SUPPLIED RECORDS.
▼
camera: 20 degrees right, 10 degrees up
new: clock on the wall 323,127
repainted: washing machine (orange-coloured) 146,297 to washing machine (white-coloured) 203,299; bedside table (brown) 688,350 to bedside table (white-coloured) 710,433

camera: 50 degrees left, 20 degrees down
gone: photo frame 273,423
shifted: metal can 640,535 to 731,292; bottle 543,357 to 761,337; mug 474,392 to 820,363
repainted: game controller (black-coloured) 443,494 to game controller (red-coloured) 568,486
▲
▼
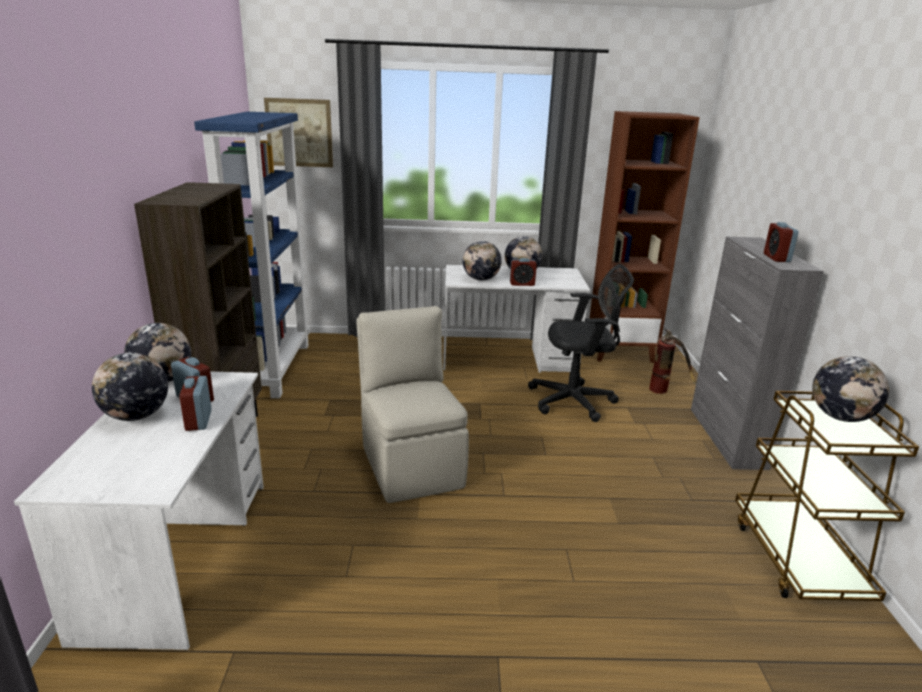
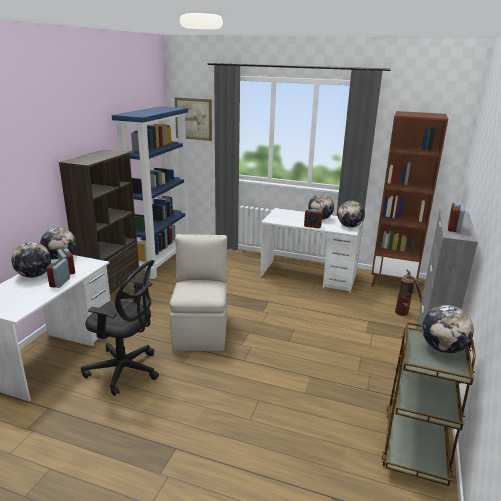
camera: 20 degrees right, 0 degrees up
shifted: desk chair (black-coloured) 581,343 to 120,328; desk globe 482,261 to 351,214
▲
DIRECTIONS FOR THIS TASK. From the records above, reproduce exactly the lines from the one with "camera: 20 degrees right, 10 degrees up" to the one with "new: clock on the wall 323,127", both included, and no others.

SOLUTION TO THIS PROBLEM.
camera: 20 degrees right, 10 degrees up
new: clock on the wall 323,127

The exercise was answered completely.